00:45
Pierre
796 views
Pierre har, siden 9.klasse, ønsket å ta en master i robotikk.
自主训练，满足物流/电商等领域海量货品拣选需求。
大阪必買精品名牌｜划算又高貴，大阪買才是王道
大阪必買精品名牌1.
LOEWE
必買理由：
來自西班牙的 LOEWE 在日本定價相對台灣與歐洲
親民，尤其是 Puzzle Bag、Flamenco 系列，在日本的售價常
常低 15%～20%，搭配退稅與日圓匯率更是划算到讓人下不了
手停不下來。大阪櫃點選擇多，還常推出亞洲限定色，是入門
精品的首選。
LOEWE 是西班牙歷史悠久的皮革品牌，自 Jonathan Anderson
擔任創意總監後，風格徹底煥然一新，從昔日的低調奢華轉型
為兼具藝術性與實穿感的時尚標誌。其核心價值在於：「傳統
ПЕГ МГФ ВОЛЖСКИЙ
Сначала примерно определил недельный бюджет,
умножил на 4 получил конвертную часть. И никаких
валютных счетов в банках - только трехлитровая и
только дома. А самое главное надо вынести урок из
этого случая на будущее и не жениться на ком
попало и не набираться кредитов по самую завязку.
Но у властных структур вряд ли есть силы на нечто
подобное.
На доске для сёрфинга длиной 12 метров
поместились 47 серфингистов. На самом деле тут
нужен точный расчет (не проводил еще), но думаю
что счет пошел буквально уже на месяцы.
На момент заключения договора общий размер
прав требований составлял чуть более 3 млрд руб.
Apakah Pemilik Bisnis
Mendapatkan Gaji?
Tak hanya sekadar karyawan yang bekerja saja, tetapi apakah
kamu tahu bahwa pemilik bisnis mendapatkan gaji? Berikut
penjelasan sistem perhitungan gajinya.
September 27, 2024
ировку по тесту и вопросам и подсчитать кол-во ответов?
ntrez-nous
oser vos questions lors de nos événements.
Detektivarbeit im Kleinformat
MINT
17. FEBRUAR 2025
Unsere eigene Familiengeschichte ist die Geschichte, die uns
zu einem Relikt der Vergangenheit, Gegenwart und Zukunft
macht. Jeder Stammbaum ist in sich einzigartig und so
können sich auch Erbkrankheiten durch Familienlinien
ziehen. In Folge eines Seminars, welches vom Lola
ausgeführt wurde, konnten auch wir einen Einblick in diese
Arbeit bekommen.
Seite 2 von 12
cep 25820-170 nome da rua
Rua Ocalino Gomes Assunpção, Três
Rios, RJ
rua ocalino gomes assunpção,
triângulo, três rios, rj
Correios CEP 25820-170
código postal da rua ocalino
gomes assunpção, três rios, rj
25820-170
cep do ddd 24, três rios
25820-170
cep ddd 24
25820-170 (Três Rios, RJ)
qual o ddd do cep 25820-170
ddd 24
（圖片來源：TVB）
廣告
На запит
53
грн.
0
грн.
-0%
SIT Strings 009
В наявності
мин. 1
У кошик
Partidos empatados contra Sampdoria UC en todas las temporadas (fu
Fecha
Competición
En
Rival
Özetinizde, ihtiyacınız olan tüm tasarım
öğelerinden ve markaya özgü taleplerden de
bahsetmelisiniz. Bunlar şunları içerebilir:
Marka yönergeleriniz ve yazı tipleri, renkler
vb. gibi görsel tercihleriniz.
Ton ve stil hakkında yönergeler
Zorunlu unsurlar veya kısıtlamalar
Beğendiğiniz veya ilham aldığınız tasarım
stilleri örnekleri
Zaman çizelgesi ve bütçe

### Assigned task
Each line from the top of the entries above through the line containing "手停不下來。大阪櫃點選擇多，還常推出亞洲限定色，是入門" must be transcribed exactly, and no other line may appear.

### Response box
00:45
Pierre
796 views
Pierre har, siden 9.klasse, ønsket å ta en master i robotikk.
自主训练，满足物流/电商等领域海量货品拣选需求。
大阪必買精品名牌｜划算又高貴，大阪買才是王道
大阪必買精品名牌1.
LOEWE
必買理由：
來自西班牙的 LOEWE 在日本定價相對台灣與歐洲
親民，尤其是 Puzzle Bag、Flamenco 系列，在日本的售價常
常低 15%～20%，搭配退稅與日圓匯率更是划算到讓人下不了
手停不下來。大阪櫃點選擇多，還常推出亞洲限定色，是入門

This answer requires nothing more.